At this point, the area north of Ashanti and east of the Black Volta was free of slave raiders. However, it's worth noting that the Zabarma Emirate no longer existed as a united entity at that time.

==Ethnic Diversity in the Zabarma Emirate==
From an ethnic point of view, the Zabarma Emirate was a very heterogeneous entity in which the Zarma who founded the state were actually only a minority. It was mainly Hausa, Fulani, Mossi, and members of the peoples of Gurunsi country who had joined the Zarma since their early campaigns. Despite being a minority, the Zarma had been able to secure the services of their followers of different origins, coupled with a rather long-lasting loyalty. The latter in particular was the basis on which the power of the Zarma was built.

Today, the descendants of the founders of the Zabarma Emirate, the Zarma people (Zabarma, Zamrama) live across the country of Ghana, apart from the later settled group. The current head of the Zarma in Ghana, however, still bears the title Sarkin Zabaramawa and is a relative of the patrilineal lineage of the Babatu.

== Significant leaders of the Zabarma Emirate==

Emirs:

- Hanno or Alfa Hano dan Tadano (referred to as Hanno in colonial literature): Zarma

- Gazari or Alfa Gazare dan Mahama (referred to as Gazari in colonial literature): Zarma; originally from Kara

- Babatu or Mahama dan Issa (referred to as Babatu in colonial literature): Zarma; originally from N'Dounga.

Other high-ranking state officials

Galadima:

(In the Zabarma State, Galadima was the title of the governor or deputy governor of an "important region" and the title is of Hausa origin.

- Isaka dan Aljima (also known as "Isaka Karaga"): Zarma; originally from Kirtachi, and was Galadima for the Dagarti, Pougouli, and Bobo regions along the Volta river. Initially, he refused to pledge allegiance to Babatu after the death of Gazari and led the resistance that delayed Babatu's installation as Emir of the Zabarma State for years. He often quarreled with Babatu, but later acknowledged Babatu's rule after a failed expedition. He lived in exile in Dagbon, which was accepted by Babatu. His grave is located in Yendi.
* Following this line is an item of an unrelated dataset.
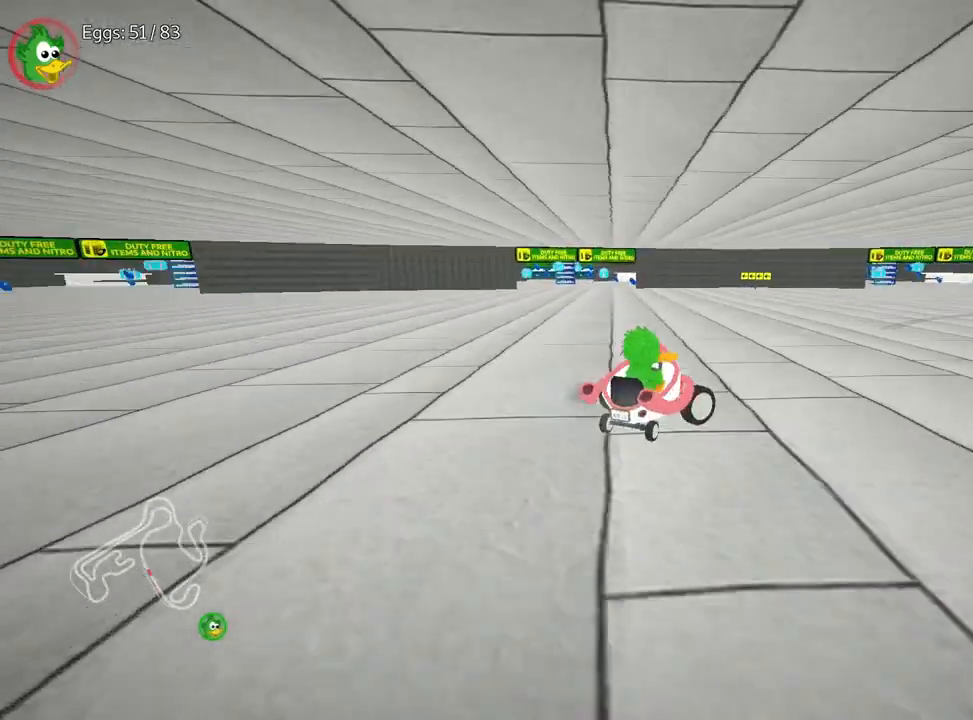
{"keys": ["right"], "events": [[33, "up", "up"]]}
- Tunifikedubu (also mentioned as Kaga Zarumin): Zarma; described as wealthy, temperamental, and one of the bravest warriors in the Zabarma army. He was Galadima for the politically sensitive Walembele region and also lived in exile in Dagbon, which was accepted by Babatu. His grave is located in Yendi.

Mallams:

- Alabira: Zarma; probably the most prominent of the leadership advisory Mallams. He was also the spokesperson for all Mallams in the Emirate.

- Mumuni: Zarma

- Baba Limam: Zarma; likely the Friday Imam.

Other significant military leaders:

- Hamma Bruntaka: Zarma; initially, he was also an opponent of Babatu's seizure of power.

- Wonkoi: Zarma; an influential advisor despite having a subordinate position in
Tunifikedubu's army. His grave is located in Yendi.

- Takubaba: Zarma; he had already accompanied Alfa Gazari on the way to Dagbon.

- Hamma Zuma (also known as "Salaga"): he had important relationships with Salaga, which was then a thriving trading center in the Gonja Empire.

- Daramani Kago: originally from the Massina Empire; he likely had a connection to the Mallams of the Massina Fulani Empire, who had a colony in Yendi since the late 18th/early 19th century.

- Hamma Giwa: Zarma; killed during the disastrous Zabarma advance on the Black Volta.

==Sources==
- Holden, J. J. "THE ZABARIMA CONQUEST OF NORTH-WEST GHANA PART I." Transactions of the Historical Society of Ghana 8 (1965): 60–86.
- Wilks, Ivor. "'He Was With Them': Malam Abu On The Zaberma Of The Middle Volta Basin." Sudanic Africa 4 (1993): 213–22.